I would cast this as Se-Ni. You’re giving your Se something to do (exercise, drive, walk,etc) ams allowimg your mind to wander as you do so.
I would say it depends on WHY you’re doing it. Are you doing it to feel like you’re accomplishing something? Or are you trying to ACTUALLY have some time alone to think and meditate?
My favorite podcast thus far. When you guys did the last podcast on the car model, I was excited that you were touching on the basic framework because it seemed nascent of what is more to come – great things – and I wasn’t wrong! I was always divided between INTP and INTJ even after considering their cognitive function stacks, different reasons why they fail to launch, aspirations, core fears, and general type differences between the two for years (your podcast on INTP vs. INTJ was interesting). This is because introverted driver functions are hard to distinguish from each other for me – Ni or Ti? I think I do both, never at the same time, but alternatively. I see myself “in flow” aka feel like time whizzes by when I immerse in either of them. In all honesty, distinguishing introverted functions seemed so subjective that I did not quite trust myself in gauging my preferences in them.
But now that we are starting to delve into what co-pilot really means, why we resist it, and how it facilitates our growth on all levels (moving the needle was a great metaphor), I have really confronted which cognitive function would be the one that I need to develop the most to create what I desire authentically, as opposed to synthetically alone with my driver or worse, in a loop with my 10-year old function.
So it seems like the needle is moving towards Te co-pilot, INTJ, so far. I have never looked forward to the next episode this much. Thank you so much.
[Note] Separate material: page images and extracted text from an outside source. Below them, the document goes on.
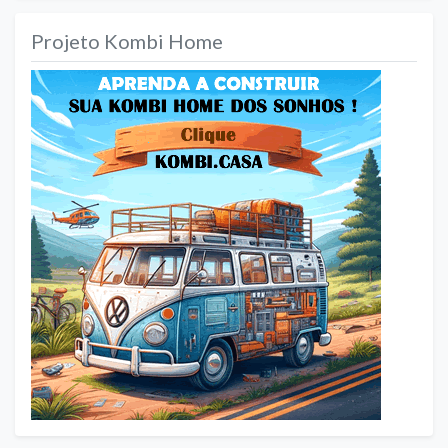
Projeto Kombi Home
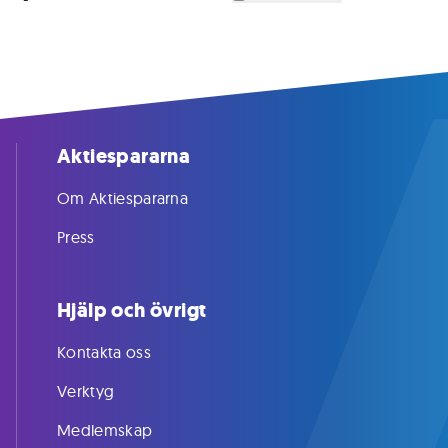
Aktiespararna
Om Aktiespararna
Press
Hjälp och övrigt
Kontakta oss
Verktyg
Medlemskap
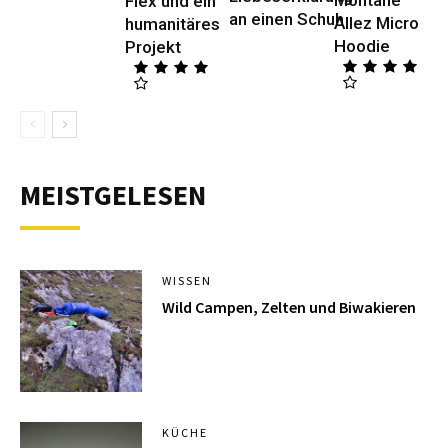
Montane
Flex und ein
an einen Schuh
Allez Micro
humanitäres
Hoodie
Projekt
MEISTGELESEN
WISSEN
Wild Campen, Zelten und Biwakieren
KÜCHE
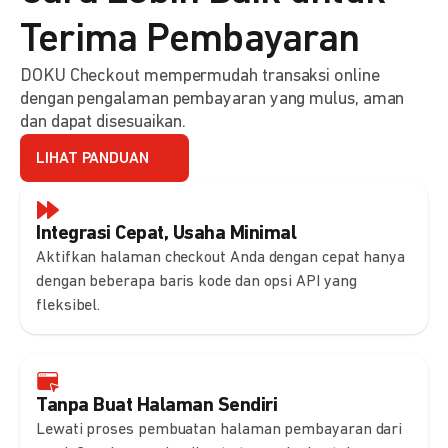
Terima Pembayaran
DOKU Checkout mempermudah transaksi online
dengan pengalaman pembayaran yang mulus, aman
dan dapat disesuaikan.
LIHAT PANDUAN
Integrasi Cepat, Usaha Minimal
Aktifkan halaman checkout Anda dengan cepat hanya
dengan beberapa baris kode dan opsi API yang
fleksibel.
Tanpa Buat Halaman Sendiri
Lewati proses pembuatan halaman pembayaran dari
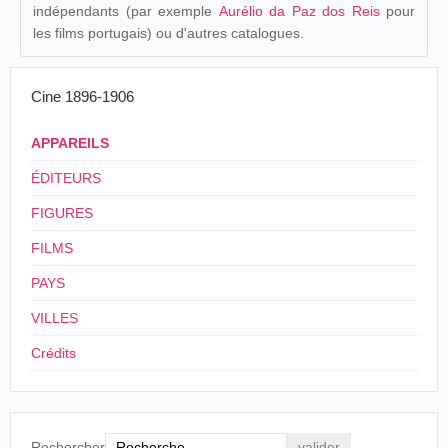
indépendants (par exemple
Aurélio da Paz dos Reis
pour
les films portugais) ou d'autres catalogues.
Cine 1896-1906
APPAREILS
ÉDITEURS
FIGURES
FILMS
PAYS
VILLES
Crédits
Rechercher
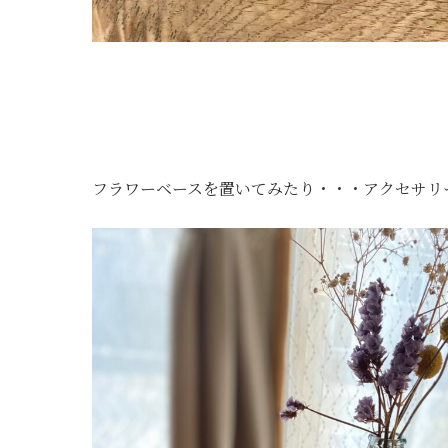
フラワーベースを置いてみたり・・・アクセサリ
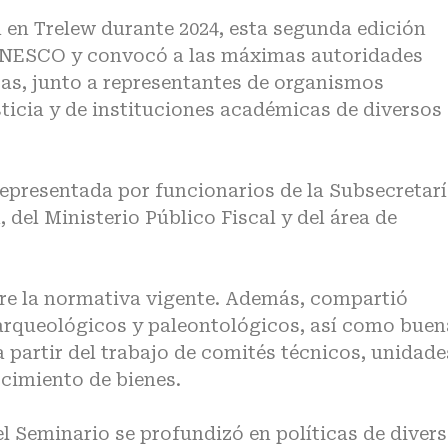
 en Trelew durante 2024, esta segunda edición
UNESCO y convocó a las máximas autoridades
cas, junto a representantes de organismos
sticia y de instituciones académicas de diversos
epresentada por funcionarios de la Subsecretar
del Ministerio Público Fiscal y del área de
bre la normativa vigente. Además, compartió
 arqueológicos y paleontológicos, así como buen
 partir del trabajo de comités técnicos, unidade
cimiento de bienes.
el Seminario se profundizó en políticas de diver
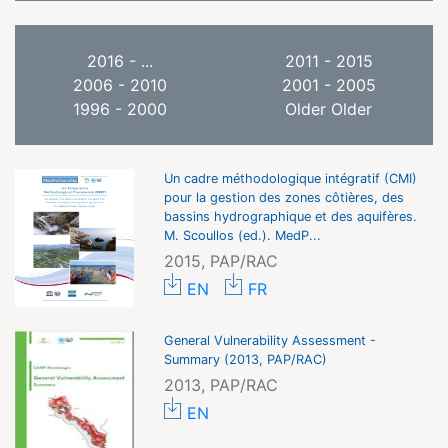
2016 - ...
2011 - 2015
2006 - 2010
2001 - 2005
1996 - 2000
Older Older
Un cadre méthodologique intégratif (CMI)
pour la gestion des zones côtières, des
bassins hydrographique et des aquifères.
M. Scoullos (ed.). MedP...
2015, PAP/RAC
EN
FR
General Vulnerability Assessment -
Summary (2013, PAP/RAC)
2013, PAP/RAC
EN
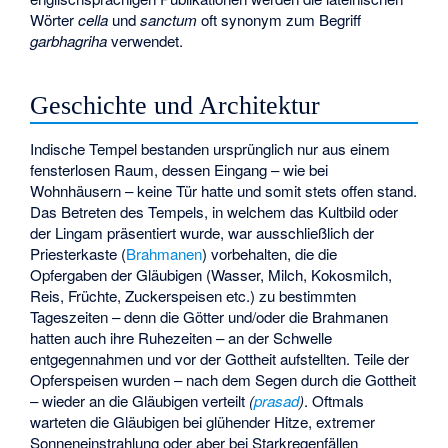
Wörter
cella
und
sanctum
oft synonym zum Begriff
garbhagriha
verwendet.
Geschichte und Architektur
Indische Tempel bestanden ursprünglich nur aus einem
fensterlosen Raum, dessen Eingang – wie bei
Wohnhäusern – keine Tür hatte und somit stets offen stand.
Das Betreten des Tempels, in welchem das Kultbild oder
der Lingam präsentiert wurde, war ausschließlich der
Priesterkaste (
Brahmanen
) vorbehalten, die die
Opfergaben der Gläubigen (Wasser, Milch, Kokosmilch,
Reis, Früchte, Zuckerspeisen etc.) zu bestimmten
Tageszeiten – denn die Götter und/oder die Brahmanen
hatten auch ihre Ruhezeiten – an der Schwelle
entgegennahmen und vor der Gottheit aufstellten. Teile der
Opferspeisen wurden – nach dem Segen durch die Gottheit
– wieder an die Gläubigen verteilt
(
prasad
)
. Oftmals
warteten die Gläubigen bei glühender Hitze, extremer
Sonneneinstrahlung oder aber bei Starkregenfällen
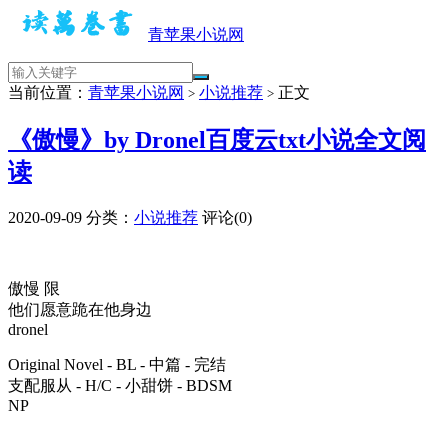
青苹果小说网
当前位置：
青苹果小说网
小说推荐
正文
>
>
《傲慢》by Dronel百度云txt小说全文阅
读
2020-09-09
分类：
小说推荐
评论(0)
傲慢 限
他们愿意跪在他身边
dronel
Original Novel - BL - 中篇 - 完结
支配服从 - H/C - 小甜饼 - BDSM
NP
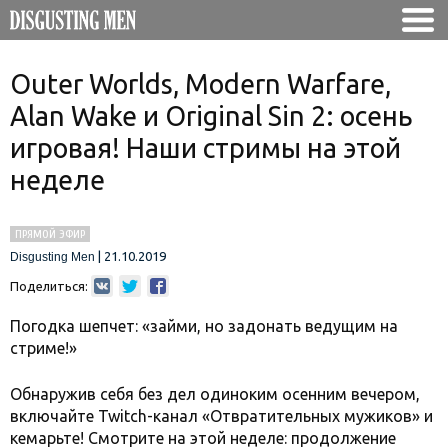
Outer Worlds, Modern Warfare,
Alan Wake и Original Sin 2: осень
игровая! Наши стримы на этой
неделе
ПРЯМОЙ ЭФИР
|
21.10.2019
Disgusting Men
Поделиться:
Погодка шепчет: «займи, но задонать ведущим на
стриме!»
Обнаружив себя без дел одиноким осенним вечером,
включайте Twitch-канал «Отвратительных мужиков» и
кемарьте! Смотрите на этой неделе: продолжение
This has been my favorite podcast thus far. I was able to clearly understand what “developing your co-pilot means” for all the other personalities except mine (INFJ). When you guys mentioned that we have to practice extroversion does extroversion online count? I recently started a blog/sharing a lot more on Social media. I’ve been using the internet world to voice my opinions and thoughts. It’s been helping me out because in the real world (versus the online world) I have less filters when communicating with others. It’s as if writing has helped me blur the line of “what I SHOULD say” versus “what I want to say”. I’ve recently caught myself defending myself in a way I would only do if I was writing, but then I realize I did it “out loud” however the feeling of relief feels immensely gratifying. I hope that makes sense.
“I’ve been using the internet world to voice my opinions and thoughts” and “blur the line of “what I SHOULD say” versus “what I want to say”” sounds like your Ti acting up (if you’re INFJ) instead of your co-pilot, Fe.
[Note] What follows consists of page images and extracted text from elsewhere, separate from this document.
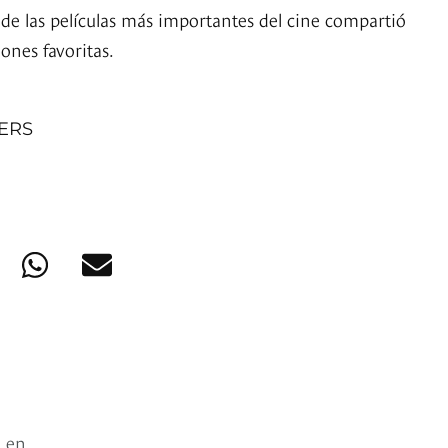
 de las películas más importantes del cine compartió
iones favoritas.
NERS
e en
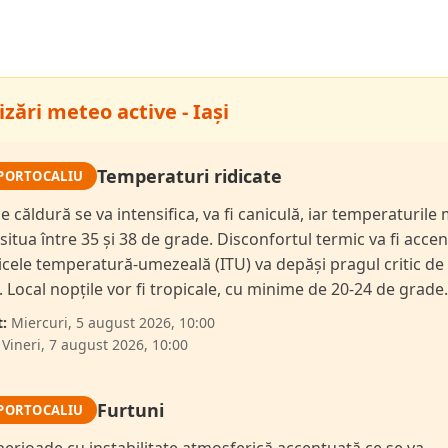
zări meteo active - Iași
Temperaturi ridicate
PORTOCALIU
de căldură se va intensifica, va fi caniculă, iar temperaturil
 situa între 35 și 38 de grade. Disconfortul termic va fi accen
dicele temperatură-umezeală (ITU) va depăși pragul critic de
i. Local nopțile vor fi tropicale, cu minime de 20-24 de grade.
:
Miercuri, 5 august 2026, 10:00
Vineri, 7 august 2026, 10:00
Furtuni
PORTOCALIU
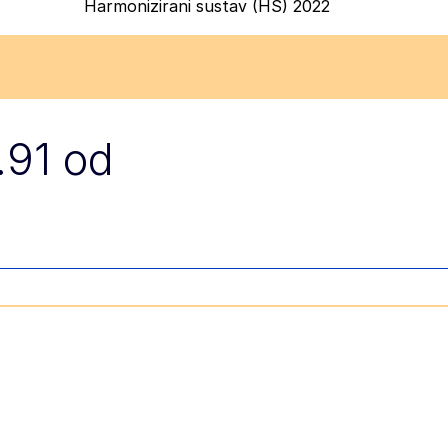
Harmonizirani sustav (HS) 2022
.91 od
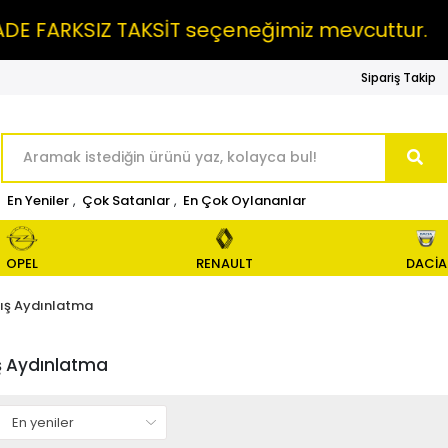
FARKSIZ TAKSİT seçeneğimiz mevcuttur.
M
Sipariş Takip
En Yeniler
,
Çok Satanlar
,
En Çok Oylananlar
OPEL
RENAULT
DACİA
ış Aydınlatma
ş Aydınlatma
Your response does make sense. Thank you for sharing! I’m an INFJ too, and I can see he lure or wanting to extravert through online communities. However, I think true extroverted feeling (which is your Co-Pilot) will be most benefited by interacting with others’ energies and emotions in real time. I do think working out how this feels for you first through writing is a good first step to flexing that Fe muscle. So, keep up the work and before long you’ll see dividends in the outer world in real time conversation.
I’m not an expert, but in my experience the online version of the outside world only provides some of the benefits. You get exposed to feedback in a safe way, but in the real world feedback isn’t all that safe.
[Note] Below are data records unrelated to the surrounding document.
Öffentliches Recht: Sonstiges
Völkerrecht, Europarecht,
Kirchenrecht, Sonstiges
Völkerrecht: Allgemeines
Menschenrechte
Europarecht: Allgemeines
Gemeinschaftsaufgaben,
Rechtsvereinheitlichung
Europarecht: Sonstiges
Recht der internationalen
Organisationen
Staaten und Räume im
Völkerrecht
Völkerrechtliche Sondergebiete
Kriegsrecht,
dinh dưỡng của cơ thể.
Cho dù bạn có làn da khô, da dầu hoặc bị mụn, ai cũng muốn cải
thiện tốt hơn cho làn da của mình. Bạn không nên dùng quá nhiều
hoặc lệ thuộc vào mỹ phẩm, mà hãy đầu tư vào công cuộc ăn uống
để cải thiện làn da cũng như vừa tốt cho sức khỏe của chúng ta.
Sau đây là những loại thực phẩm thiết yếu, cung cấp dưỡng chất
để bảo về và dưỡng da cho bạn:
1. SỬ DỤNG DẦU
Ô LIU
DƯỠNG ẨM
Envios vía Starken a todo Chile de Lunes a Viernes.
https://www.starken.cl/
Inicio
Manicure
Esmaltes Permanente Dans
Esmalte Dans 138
I think it’s a great way to get started, though! It’s good that you’re learning to express yourself honestly. Probably, though, you’re going to want to eventually tiptoe out into the real, real world and try and make something happen there. I confess I’ve also had a hard time figuring out exactly what that looks like for the harmony copilot. I honestly think the smartest thing an INFJ can do is get involved in some sort of counseling role. It doesn’t have to be a full-on psychiatry degree, but there are all kinds of volunteer peer counseling services out there. Maybe you could find one that would train you.